RECORD EXTRACTS:
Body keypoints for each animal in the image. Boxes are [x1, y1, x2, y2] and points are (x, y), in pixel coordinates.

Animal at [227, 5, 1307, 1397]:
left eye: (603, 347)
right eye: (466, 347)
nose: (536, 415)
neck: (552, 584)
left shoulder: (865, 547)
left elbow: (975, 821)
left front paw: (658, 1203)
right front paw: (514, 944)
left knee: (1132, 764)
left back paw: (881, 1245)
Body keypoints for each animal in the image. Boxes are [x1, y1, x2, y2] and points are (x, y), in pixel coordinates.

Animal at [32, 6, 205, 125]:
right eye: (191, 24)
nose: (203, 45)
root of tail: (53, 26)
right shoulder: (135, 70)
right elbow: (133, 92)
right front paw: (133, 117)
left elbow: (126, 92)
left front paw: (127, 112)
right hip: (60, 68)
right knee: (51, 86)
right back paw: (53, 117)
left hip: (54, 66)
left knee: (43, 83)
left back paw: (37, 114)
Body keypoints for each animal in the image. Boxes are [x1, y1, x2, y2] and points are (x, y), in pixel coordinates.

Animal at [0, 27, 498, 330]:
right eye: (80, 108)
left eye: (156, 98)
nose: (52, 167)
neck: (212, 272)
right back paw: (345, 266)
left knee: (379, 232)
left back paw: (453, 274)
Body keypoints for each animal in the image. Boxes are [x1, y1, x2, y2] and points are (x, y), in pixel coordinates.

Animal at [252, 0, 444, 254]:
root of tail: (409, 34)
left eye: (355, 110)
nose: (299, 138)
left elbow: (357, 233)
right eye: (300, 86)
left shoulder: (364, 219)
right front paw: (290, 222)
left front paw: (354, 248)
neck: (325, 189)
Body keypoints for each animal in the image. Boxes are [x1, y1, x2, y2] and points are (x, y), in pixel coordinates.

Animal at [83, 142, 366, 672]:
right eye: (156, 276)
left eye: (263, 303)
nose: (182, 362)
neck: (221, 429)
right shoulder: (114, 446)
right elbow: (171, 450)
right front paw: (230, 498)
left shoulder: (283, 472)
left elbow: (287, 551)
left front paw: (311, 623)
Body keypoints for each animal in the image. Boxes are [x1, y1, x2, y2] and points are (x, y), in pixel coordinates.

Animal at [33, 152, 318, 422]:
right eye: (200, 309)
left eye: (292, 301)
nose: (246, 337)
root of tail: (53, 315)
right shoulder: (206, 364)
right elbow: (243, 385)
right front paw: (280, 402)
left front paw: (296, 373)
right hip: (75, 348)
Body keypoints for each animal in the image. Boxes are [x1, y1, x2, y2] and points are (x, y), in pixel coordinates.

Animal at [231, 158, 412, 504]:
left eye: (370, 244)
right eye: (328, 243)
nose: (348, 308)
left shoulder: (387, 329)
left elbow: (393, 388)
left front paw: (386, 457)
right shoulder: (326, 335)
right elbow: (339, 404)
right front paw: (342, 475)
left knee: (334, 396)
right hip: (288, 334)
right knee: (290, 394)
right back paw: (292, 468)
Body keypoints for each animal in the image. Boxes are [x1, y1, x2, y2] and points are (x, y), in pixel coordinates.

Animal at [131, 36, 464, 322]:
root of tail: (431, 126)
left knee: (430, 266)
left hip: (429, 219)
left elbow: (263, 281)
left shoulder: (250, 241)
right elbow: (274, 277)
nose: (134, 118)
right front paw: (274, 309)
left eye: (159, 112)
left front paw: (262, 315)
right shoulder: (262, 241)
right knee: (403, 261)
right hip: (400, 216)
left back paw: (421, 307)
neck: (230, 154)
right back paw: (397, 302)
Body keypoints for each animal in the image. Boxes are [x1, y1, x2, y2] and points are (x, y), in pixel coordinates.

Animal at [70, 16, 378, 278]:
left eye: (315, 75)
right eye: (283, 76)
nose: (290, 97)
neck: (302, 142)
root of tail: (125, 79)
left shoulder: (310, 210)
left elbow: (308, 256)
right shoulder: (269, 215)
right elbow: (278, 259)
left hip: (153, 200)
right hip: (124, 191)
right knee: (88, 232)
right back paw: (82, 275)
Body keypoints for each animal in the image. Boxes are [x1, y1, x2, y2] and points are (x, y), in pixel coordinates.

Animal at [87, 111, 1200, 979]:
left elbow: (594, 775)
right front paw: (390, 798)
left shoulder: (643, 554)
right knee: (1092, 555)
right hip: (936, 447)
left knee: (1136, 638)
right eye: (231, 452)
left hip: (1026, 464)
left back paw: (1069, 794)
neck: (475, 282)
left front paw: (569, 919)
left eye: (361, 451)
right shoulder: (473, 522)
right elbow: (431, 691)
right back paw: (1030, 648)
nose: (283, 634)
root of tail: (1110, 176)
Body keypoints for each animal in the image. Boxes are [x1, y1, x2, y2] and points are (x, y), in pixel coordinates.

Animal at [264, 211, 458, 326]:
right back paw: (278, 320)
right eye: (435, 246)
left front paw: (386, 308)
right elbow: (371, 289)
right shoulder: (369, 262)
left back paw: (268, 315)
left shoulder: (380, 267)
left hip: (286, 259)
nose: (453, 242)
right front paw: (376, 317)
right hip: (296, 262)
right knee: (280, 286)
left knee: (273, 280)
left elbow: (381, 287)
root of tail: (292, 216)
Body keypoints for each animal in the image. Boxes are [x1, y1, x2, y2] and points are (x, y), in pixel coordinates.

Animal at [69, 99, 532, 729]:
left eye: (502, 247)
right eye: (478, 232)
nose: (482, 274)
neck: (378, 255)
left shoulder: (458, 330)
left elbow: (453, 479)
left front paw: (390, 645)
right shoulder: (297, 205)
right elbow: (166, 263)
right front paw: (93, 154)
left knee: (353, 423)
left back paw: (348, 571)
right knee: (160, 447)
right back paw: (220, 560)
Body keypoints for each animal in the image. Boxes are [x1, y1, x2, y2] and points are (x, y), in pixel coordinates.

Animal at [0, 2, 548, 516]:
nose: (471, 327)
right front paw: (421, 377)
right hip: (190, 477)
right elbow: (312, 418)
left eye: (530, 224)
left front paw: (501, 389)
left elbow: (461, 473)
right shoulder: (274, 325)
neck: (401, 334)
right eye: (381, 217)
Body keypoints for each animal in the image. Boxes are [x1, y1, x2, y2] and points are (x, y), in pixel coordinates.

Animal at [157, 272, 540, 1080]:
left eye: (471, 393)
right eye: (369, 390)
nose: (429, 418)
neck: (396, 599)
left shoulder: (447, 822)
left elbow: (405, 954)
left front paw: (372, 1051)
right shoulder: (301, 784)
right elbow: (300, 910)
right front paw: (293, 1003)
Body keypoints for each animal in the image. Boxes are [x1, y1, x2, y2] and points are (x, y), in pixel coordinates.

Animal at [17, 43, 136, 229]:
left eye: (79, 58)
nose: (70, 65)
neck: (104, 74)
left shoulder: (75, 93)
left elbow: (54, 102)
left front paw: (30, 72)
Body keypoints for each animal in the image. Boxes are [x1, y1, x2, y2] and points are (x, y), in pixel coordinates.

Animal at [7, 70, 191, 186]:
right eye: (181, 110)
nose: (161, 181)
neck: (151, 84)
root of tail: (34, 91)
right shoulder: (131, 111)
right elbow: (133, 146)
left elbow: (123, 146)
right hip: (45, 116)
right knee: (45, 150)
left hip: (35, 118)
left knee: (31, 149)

REQUIRED ACTION: Look above for the line with "root of tail: (409, 34)"; retype exactly that line, every line after it up to the line with "neck: (325, 189)", and that line too, nothing else.

RESULT:
root of tail: (409, 34)
left eye: (355, 110)
nose: (299, 138)
left elbow: (357, 233)
right eye: (300, 86)
left shoulder: (364, 219)
right front paw: (290, 222)
left front paw: (354, 248)
neck: (325, 189)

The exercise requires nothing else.